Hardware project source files
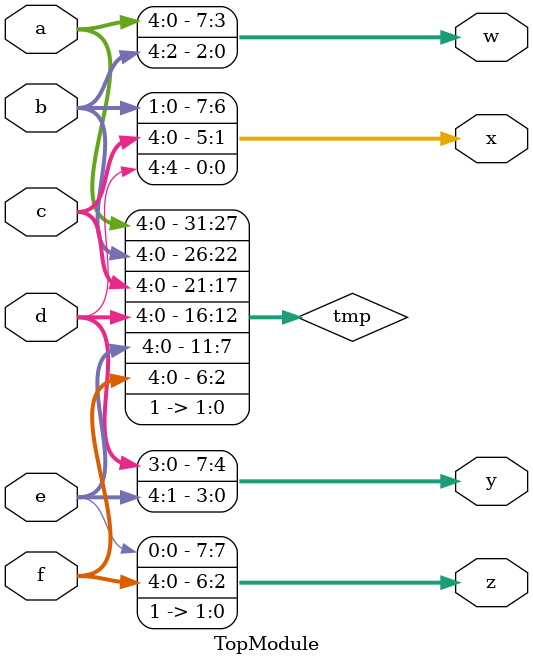
<source format=sv>


module TopModule (
    input  wire [4:0] a,
    input  wire [4:0] b,
    input  wire [4:0] c,
    input  wire [4:0] d,
    input  wire [4:0] e,
    input  wire [4:0] f,

    output wire [7:0] w,
    output wire [7:0] x,
    output wire [7:0] y,
    output wire [7:0] z
);

    // 32‑bit temporary that holds the concatenated data plus the two '1' bits.
    wire [31:0] tmp;

    assign tmp = {a, b, c, d, e, f, 2'b11};

    // Split the 32‑bit value into four 8‑bit outputs.
    assign w = tmp[31:24];
    assign x = tmp[23:16];
    assign y = tmp[15:8];
    assign z = tmp[7:0];

endmodule

// VERILOG-EVAL: errant inclusion of module definition

</source>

Your goal: Starting at the line that contains "assign z = tmp[7:0];", write out every line through the last one in the data above, exactly as it stands.

Answer:
    assign z = tmp[7:0];

endmodule

// VERILOG-EVAL: errant inclusion of module definition

</source>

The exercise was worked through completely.